◆ Excerpt to read:

=== Section Start ===

= 2009 Al-Aqsa clashes =

Event in Palestine

In 2009, clashes between Muslim Palestinians and Israeli police erupted on September 27, 2009, and continued to late October. Violence spread through East Jerusalem and parts of the West Bank, and included throwing of Molotov cocktails and stones at Israeli security forces and civilians. Israeli police responded with arrests of rioters and sporadic age-based restriction of access to the Temple Mount. Several dozen rioters, police and Israeli civilians have been injured.

The Al-Aqsa compound sits atop the Temple Mount, the holiest site in Judaism, and is also the site of the existing al-Aqsa Mosque and Dome of the Rock, and is the third-holiest site in Islam. Israel gained control of the Mount in 1967 from Jordan, and incorporated it along with the rest of East Jerusalem into its (largely unrecognised) capital of Jerusalem; the Islamic holy sites on the Mount are managed by the Islamic waqf, while Israel is in charge of overall administration. The permanent status of the Temple Mount is generally considered to be determined by future negotiations between Israel and the Palestinian Authority.

=== Section End ===

Dataset records:
=== Section Start ===

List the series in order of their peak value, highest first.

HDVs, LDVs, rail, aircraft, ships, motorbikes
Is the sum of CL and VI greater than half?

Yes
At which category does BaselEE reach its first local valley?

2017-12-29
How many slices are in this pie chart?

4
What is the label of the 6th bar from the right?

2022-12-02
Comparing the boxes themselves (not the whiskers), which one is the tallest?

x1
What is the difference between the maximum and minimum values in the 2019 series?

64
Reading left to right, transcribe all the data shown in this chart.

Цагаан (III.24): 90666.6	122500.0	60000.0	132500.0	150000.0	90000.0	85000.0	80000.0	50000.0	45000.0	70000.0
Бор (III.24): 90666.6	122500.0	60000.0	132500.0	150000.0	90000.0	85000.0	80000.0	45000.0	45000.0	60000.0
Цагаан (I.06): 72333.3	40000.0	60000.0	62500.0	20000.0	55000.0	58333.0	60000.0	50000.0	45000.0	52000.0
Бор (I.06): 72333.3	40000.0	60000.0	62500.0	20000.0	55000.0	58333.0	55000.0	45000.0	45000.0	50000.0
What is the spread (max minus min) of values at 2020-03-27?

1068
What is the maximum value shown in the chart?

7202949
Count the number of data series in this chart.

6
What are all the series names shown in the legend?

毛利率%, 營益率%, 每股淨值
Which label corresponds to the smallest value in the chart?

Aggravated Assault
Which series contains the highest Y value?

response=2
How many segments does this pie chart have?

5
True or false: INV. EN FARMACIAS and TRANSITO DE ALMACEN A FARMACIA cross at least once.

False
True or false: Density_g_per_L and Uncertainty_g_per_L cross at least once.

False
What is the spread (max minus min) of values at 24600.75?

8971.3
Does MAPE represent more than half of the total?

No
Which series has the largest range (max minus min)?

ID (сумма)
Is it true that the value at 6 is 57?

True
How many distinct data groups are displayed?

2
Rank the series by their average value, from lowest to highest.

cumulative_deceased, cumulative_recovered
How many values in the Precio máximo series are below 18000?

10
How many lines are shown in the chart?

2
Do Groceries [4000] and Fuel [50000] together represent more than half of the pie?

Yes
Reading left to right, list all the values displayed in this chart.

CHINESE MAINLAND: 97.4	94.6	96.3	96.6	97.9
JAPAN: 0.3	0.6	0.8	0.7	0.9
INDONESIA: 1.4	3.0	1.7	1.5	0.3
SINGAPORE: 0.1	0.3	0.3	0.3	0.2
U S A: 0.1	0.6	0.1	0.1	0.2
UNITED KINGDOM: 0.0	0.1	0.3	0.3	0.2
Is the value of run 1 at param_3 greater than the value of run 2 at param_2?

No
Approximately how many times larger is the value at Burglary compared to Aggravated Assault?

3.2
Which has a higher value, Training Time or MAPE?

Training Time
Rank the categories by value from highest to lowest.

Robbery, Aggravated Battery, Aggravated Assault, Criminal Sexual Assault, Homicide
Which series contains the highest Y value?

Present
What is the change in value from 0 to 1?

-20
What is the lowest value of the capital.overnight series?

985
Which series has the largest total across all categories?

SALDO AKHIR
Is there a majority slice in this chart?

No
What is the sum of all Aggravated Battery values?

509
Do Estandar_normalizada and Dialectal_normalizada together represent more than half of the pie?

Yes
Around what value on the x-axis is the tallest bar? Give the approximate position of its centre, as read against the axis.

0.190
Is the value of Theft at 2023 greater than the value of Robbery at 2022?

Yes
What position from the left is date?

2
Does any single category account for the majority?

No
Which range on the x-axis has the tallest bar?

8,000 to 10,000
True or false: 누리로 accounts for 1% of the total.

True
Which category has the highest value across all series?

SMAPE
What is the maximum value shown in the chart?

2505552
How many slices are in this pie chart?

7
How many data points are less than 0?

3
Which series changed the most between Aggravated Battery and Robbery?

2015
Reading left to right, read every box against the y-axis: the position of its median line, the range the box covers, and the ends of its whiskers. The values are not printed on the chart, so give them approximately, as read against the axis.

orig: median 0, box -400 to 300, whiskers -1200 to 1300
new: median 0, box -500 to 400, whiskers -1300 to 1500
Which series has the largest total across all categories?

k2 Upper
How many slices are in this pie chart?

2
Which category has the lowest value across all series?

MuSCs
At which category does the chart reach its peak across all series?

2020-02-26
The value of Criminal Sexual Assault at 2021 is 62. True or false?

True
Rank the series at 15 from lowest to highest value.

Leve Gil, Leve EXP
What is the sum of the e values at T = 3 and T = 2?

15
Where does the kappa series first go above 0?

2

=== Section End ===

◆ Exercise brief: Summarize the article on the 2009 Al-Aqsa clashes above in two sentences.

◆ Expected output: From September 27 to late October 2009, clashes between Muslim Palestinians and Israeli police spread through East Jerusalem and parts of the West Bank, with Molotov cocktails and stones thrown at security forces and civilians, police responding with arrests and sporadic age-based limits on access to the Temple Mount, and several dozen rioters, police and Israeli civilians injured. The Al-Aqsa compound, the third-holiest site in Islam, sits atop the Temple Mount, the holiest site in Judaism, which Israel gained from Jordan in 1967; the Islamic waqf manages the Islamic holy sites there while Israel is in charge of overall administration.